There’s another expression to describe what happened to Abrego García, one that will be familiar to anyone who followed the news during the first decade and a half of this century: extraordinary rendition. That U.S. government practice of shipping detainees to torture sites around the world was a feature of the “Global War on Terror” (declared by the George W. Bush administration after the 9/11 attacks). As early as 2002, Washington Post reporters Dana Priest and Barton Gellman quoted a U.S. official in Afghanistan, who told them: “We don’t kick the shit out of them. We send them to other countries so they can kick the shit out of them.”
Ordinary rendition involves sending someone to another country after a formal request for extradition. Extraordinary rendition bypasses all the legal niceties and sends a prisoner to another country without any due process whatsoever. It’s important to call things by their proper names. Extraordinary rendition is what happened to Abrego García. During the “war on terror,” and once again today, such an act carries the risk of torture with it. As Human Rights Watch reported in 2011:
Detainees were… unlawfully rendered [transferred] to countries such as Syria, Egypt, and Jordan, where they were likely to be tortured.... Evidence suggests that torture in such cases was not a regrettable consequence of rendition; it may have been the purpose.
Abrego García was unlawfully rendered to El Salvador where, according to his suit, he was subjected to sleep deprivation, beatings, and psychological torture. Specifically,
Upon arrival at CECOT, the detainees were greeted by a prison official who stated, “Welcome to CECOT. Whoever enters here doesn’t leave.” Plaintiff Abrego Garcia was then forced to strip, issued prison clothing, and subjected to physical abuse including being kicked in the legs with boots and struck on his head and arms to make him change clothes faster. His head was shaved with a zero razor, and he was frog-marched to cell 15, being struck with wooden batons along the way. By the following day, Plaintiff Abrego Garcia had visible bruises and lumps all over his body.

## [Dataset content]
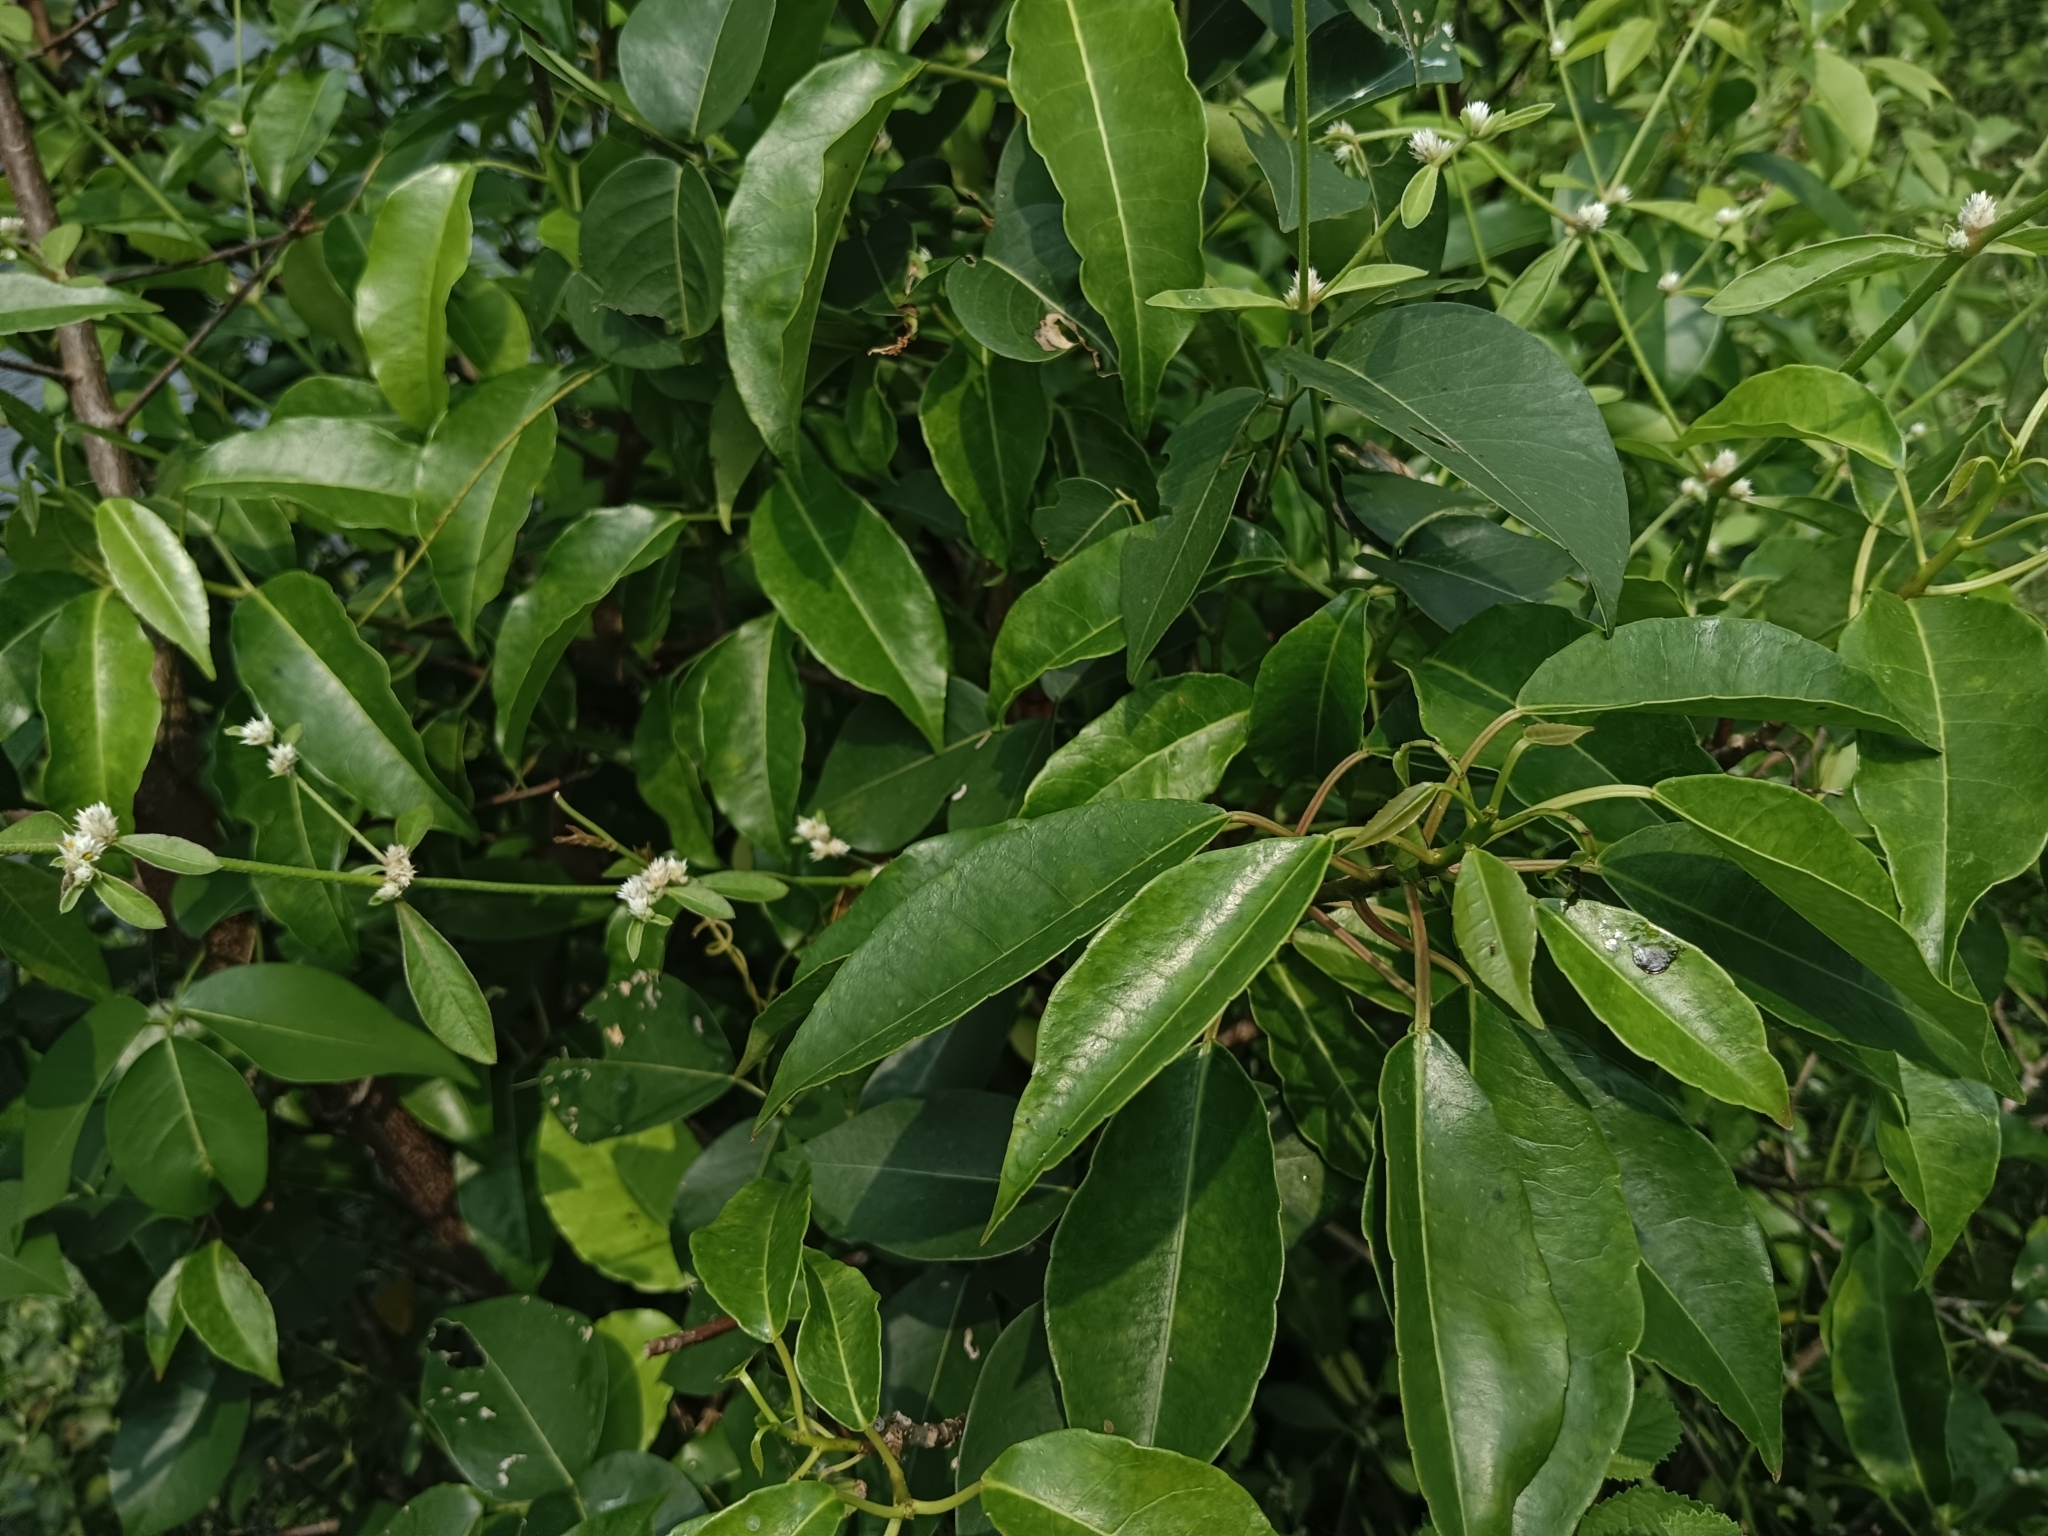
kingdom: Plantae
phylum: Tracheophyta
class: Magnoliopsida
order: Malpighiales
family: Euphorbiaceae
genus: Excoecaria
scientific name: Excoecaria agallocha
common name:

## [What you should do]
Print the entire passage on extraordinary rendition above, word for word.

## [Response]
There’s another expression to describe what happened to Abrego García, one that will be familiar to anyone who followed the news during the first decade and a half of this century: extraordinary rendition. That U.S. government practice of shipping detainees to torture sites around the world was a feature of the “Global War on Terror” (declared by the George W. Bush administration after the 9/11 attacks). As early as 2002, Washington Post reporters Dana Priest and Barton Gellman quoted a U.S. official in Afghanistan, who told them: “We don’t kick the shit out of them. We send them to other countries so they can kick the shit out of them.”
Ordinary rendition involves sending someone to another country after a formal request for extradition. Extraordinary rendition bypasses all the legal niceties and sends a prisoner to another country without any due process whatsoever. It’s important to call things by their proper names. Extraordinary rendition is what happened to Abrego García. During the “war on terror,” and once again today, such an act carries the risk of torture with it. As Human Rights Watch reported in 2011:
Detainees were… unlawfully rendered [transferred] to countries such as Syria, Egypt, and Jordan, where they were likely to be tortured.... Evidence suggests that torture in such cases was not a regrettable consequence of rendition; it may have been the purpose.
Abrego García was unlawfully rendered to El Salvador where, according to his suit, he was subjected to sleep deprivation, beatings, and psychological torture. Specifically,
Upon arrival at CECOT, the detainees were greeted by a prison official who stated, “Welcome to CECOT. Whoever enters here doesn’t leave.” Plaintiff Abrego Garcia was then forced to strip, issued prison clothing, and subjected to physical abuse including being kicked in the legs with boots and struck on his head and arms to make him change clothes faster. His head was shaved with a zero razor, and he was frog-marched to cell 15, being struck with wooden batons along the way. By the following day, Plaintiff Abrego Garcia had visible bruises and lumps all over his body.